J. Jasper Wilkins Jr., the pastor at Wake Chapel Church in Raleigh, was on his way to visit a sick church member in 2014 when he started thinking about the challenges children in America face, especially in their own homes.
During ministry work, Wilkins had seen the effects of broken homes, and he wanted to reach out to youth.
“Children are dealing with real issues,” Wilkins said. “We want them to know that they’re not alone. You don’t feel like an oddball. There are plenty of other people dealing with the same sort of things.”
Wilkins’ thoughts became the inspiration for “There’s My Angel,” a film affiliated with Wake Chapel Church. It will premier Saturday, July 30, at the Carolina Theatre in Durham.
In the film, 12-year-old Bobby Romo is deserted by his mother, who is abused by her boyfriend and has other personal problems. His mother’s best friend, Helen Bates, steps in to help, and the two quickly develop a bond.
But Bates and her family are not exempt from life’s struggles, and Bobby’s emotional roller coaster does not seem to slow down.
The film portrays characters struggling with abuse, abandonment, drug addiction and poverty. Why delve into subject matter that makes some people squirm?
“That’s real life,” said Wilkins, who also owns Wake Media Films and served as executive producer for “There’s My Angel.” “We want the audience to be able to relate to (the film) and see themselves in it. I don’t think that could happen if we Hollywood-ized or Christian-ized it up.”
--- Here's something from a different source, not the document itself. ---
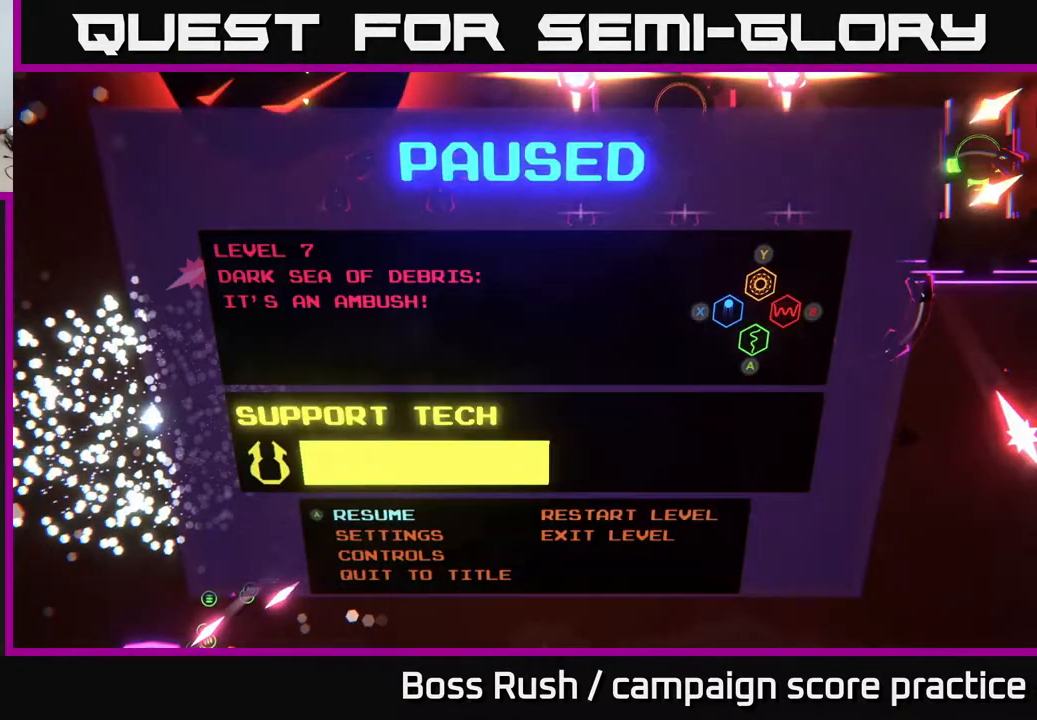
{"buttons": ["A"], "left_stick": "left", "right_stick": "center", "events": [[67, "left_stick", "right"], [133, "A", "down"], [200, "left_stick", "center"], [267, "A", "up"], [400, "left_stick", "left"], [450, "A", "down"]]}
Wilkins and Willie Hodges, a Wake Chapel Church member who directed the film, issued a casting call to the congregation, brought in acting coaches and hired professional actors for the main roles.
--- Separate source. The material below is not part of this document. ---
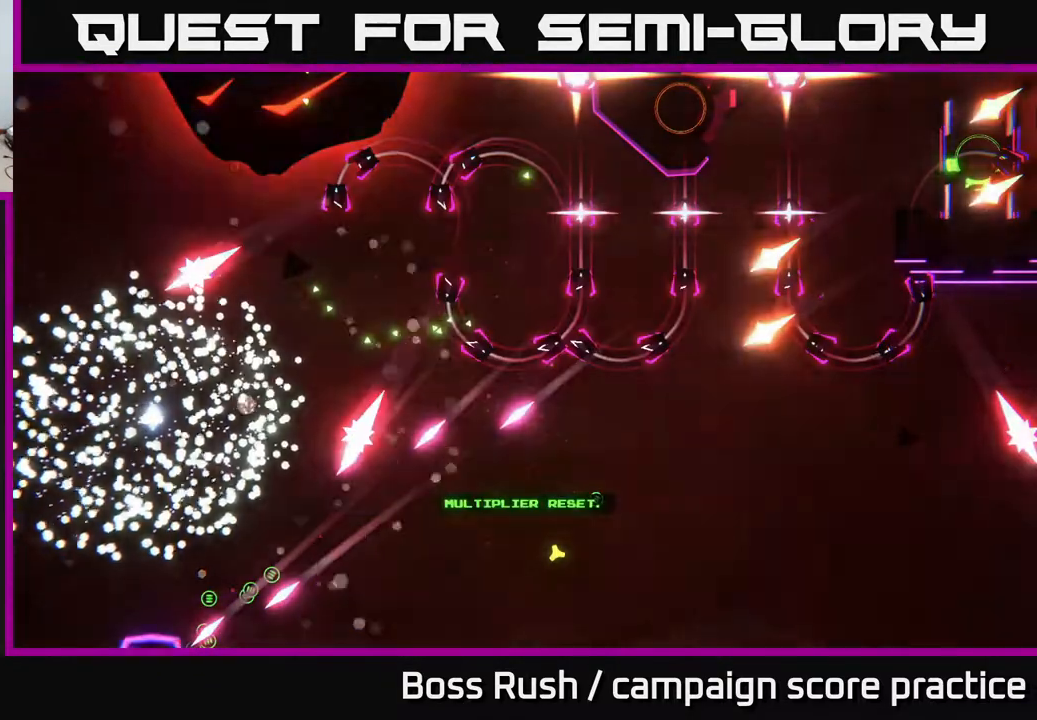
{"buttons": [], "left_stick": "center", "right_stick": "center", "events": [[17, "left_stick", "center"], [83, "A", "up"]]}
Caroletta Daniels, an actress in the film, decided to audition because she was immediately drawn to the plot.
“(The story) will allow the audience to have hope and to heal,” she said. “Also, it will make them think, ‘Hey, maybe this is one way I can help someone else.’ ”
When viewers exit the theater, Wilkins and Hodges hope they walk away encouraged to never give up, because redemption is possible, no matter life’s circumstances.
“You have to help people where they are, not where you want them to be,” Wilkins said. “It’s the good, the bad and the ugly. Never, ever give up.”
The film premieres at 9 p.m. Saturday, July 30, at the Carolina Theatre in Durham. Tickets are $9 each and are available through Ticketmaster.